There’s no telling what they think of me behind the circulation desk, where I’m constantly checking out stacks of books on women and relationships, women and ambition, women and nature, women and history, and have borrowed Pride and Prejudice (2005) 4 times this year. I love my library. And I particularly love my local branch–it’s well-stocked and well-staffed.
I would bet that many Modern Mrs. Darcy readers are big library fans as well.
And since I’m at my own library to write a blog post, I thought I’d quiz the staff to see what tidbits they think Modern Mrs Darcy readers ought to know about how to use their own libraries.
1. “Bring your card and know your password.” —Kristin, 11 years at the library.
2. “On the website you can see what new books, new music and new audiobooks we have–and you can reserve them online.” —Patty, 5 years.
3. You can take the GED test for free and take classes that help with resumé, job interviews, and career guidance.” –Tiffiny, 12 years.
4. “People should look on the website to see all the services we have available. People don’t use enough of what we have to offer. They can go into so many different links if they use the homepage to click on the various services.” —Anne, 10 years.
5. Don’t leave young children unattended! —Caren, 5 years, Children’s Services. (My branch posts signs that say “Please remain with children 14 and younger at all times.” Those signs are there for a reason!)

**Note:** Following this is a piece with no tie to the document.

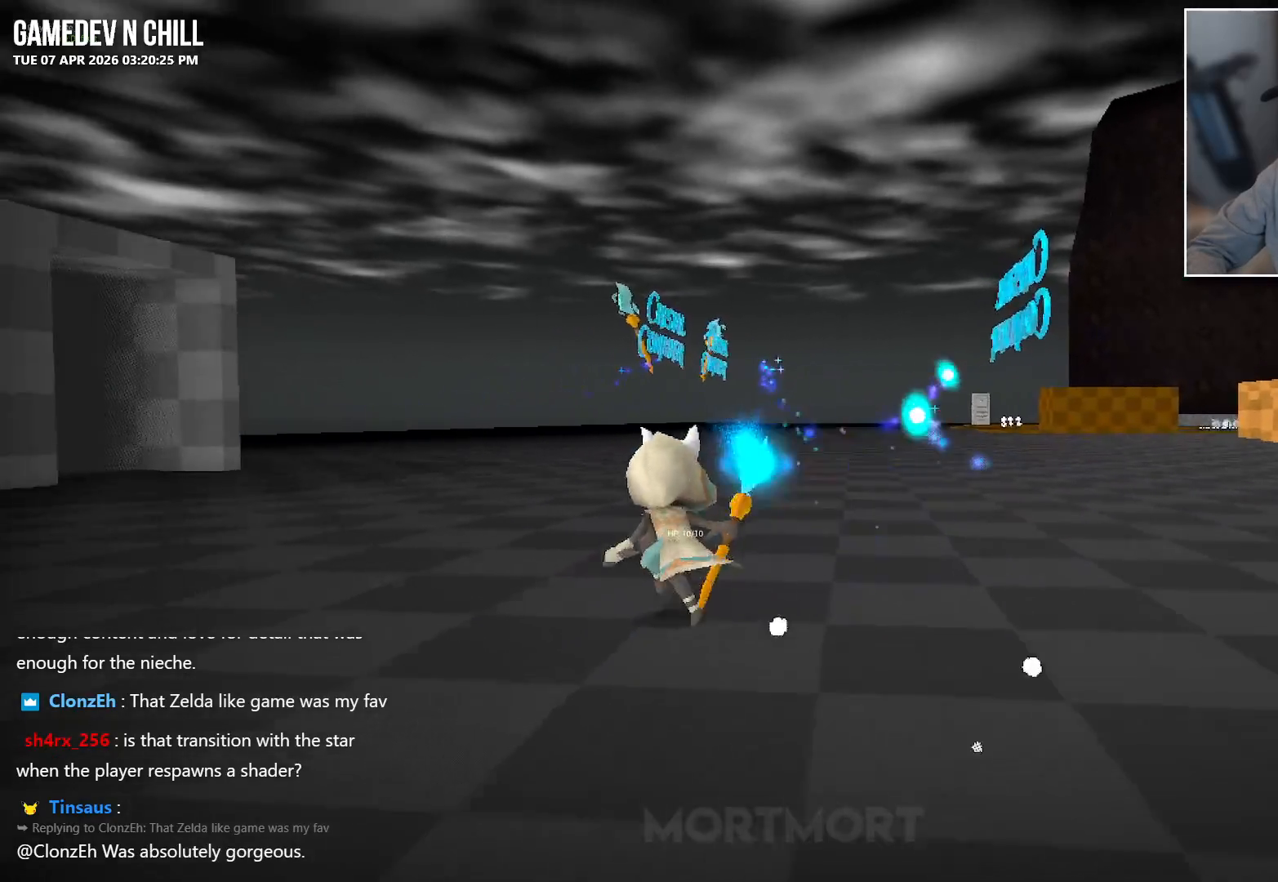
{"buttons": [], "left_stick": "up", "right_stick": "center", "events": [[283, "left_stick", "up"], [433, "R2", "up"]]}
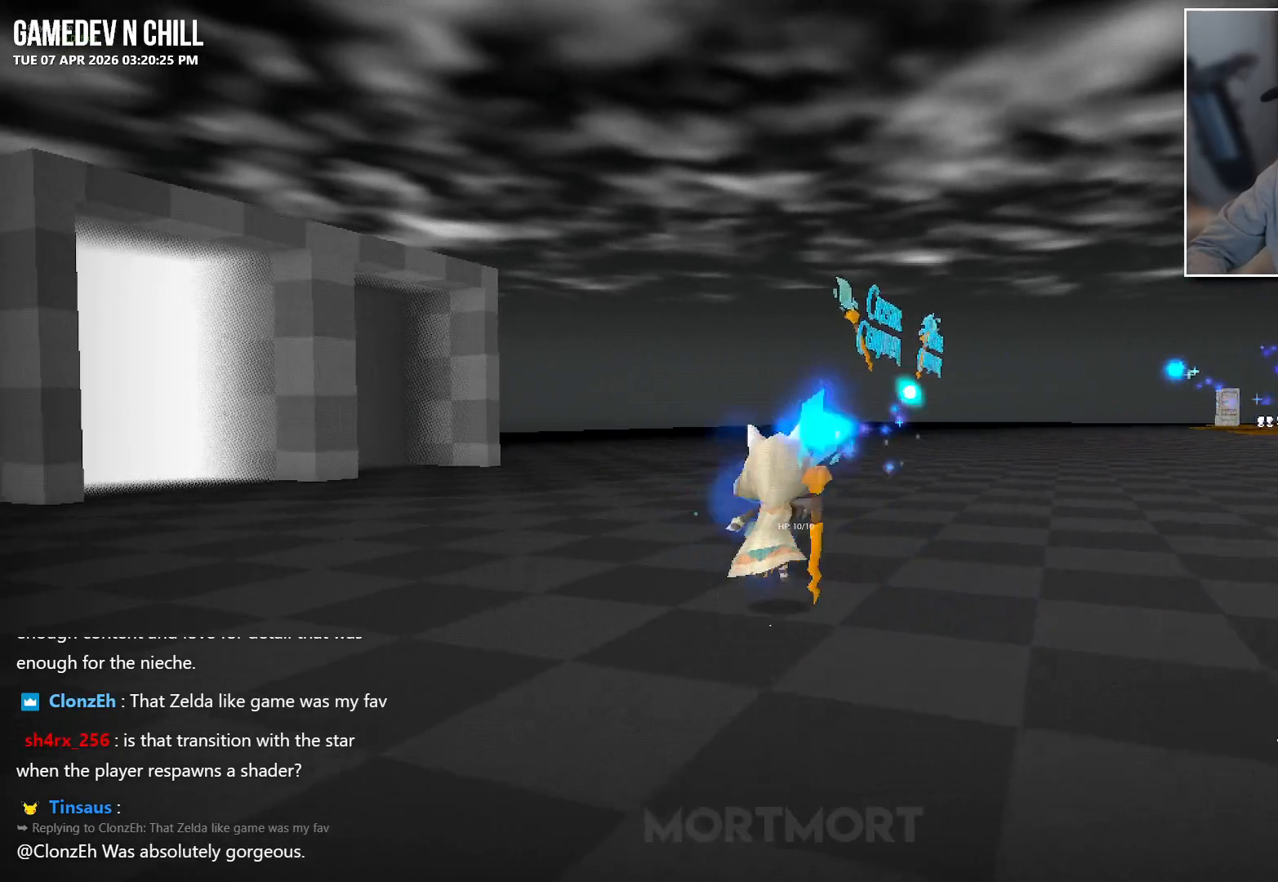
{"buttons": [], "left_stick": "center", "right_stick": "center", "events": [[117, "left_stick", "center"]]}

6. “Reading should be fun! Parents–don’t stress out about what level your child is reading on. Don’t push them too much to read on a higher level.” –Emily, 7 years, Children’s Librarian.

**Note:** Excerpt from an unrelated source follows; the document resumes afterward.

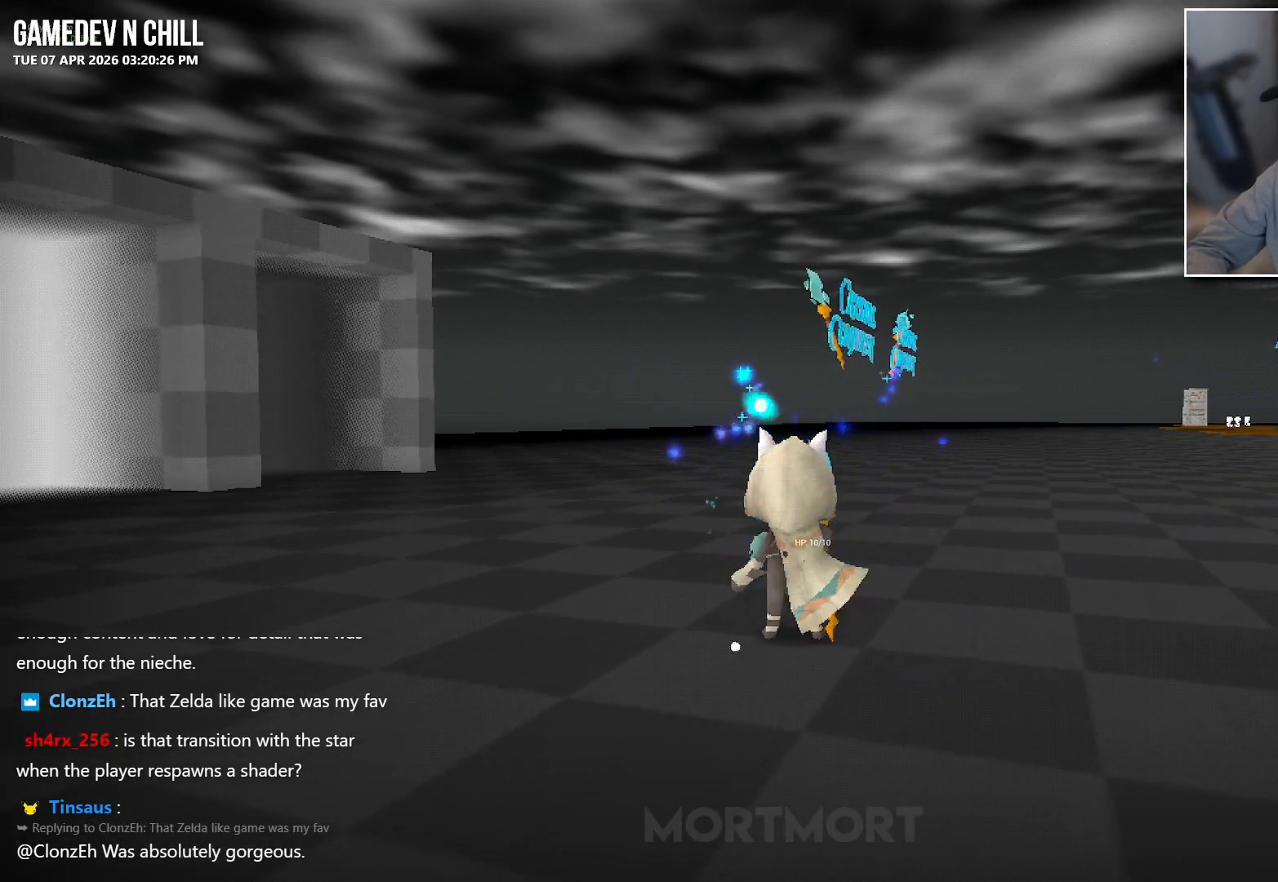
{"buttons": ["R1"], "left_stick": "center", "right_stick": "center", "events": [[183, "DPAD_UP", "down"], [300, "DPAD_UP", "up"], [500, "R1", "down"]]}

7. “Use the databases. There is so much there for everything from academic to personal interest to consumerism.” –Susan, 28 years.
7. And here’s my own tip: If you need help, ask! The staff at my local branch is experienced, knowledegeable, and happy to help–but they don’t what I need unless I ask them. Just ask! —Anne, raving library fan.
Do you use your own local library? What’s your best tip for getting the most out of it?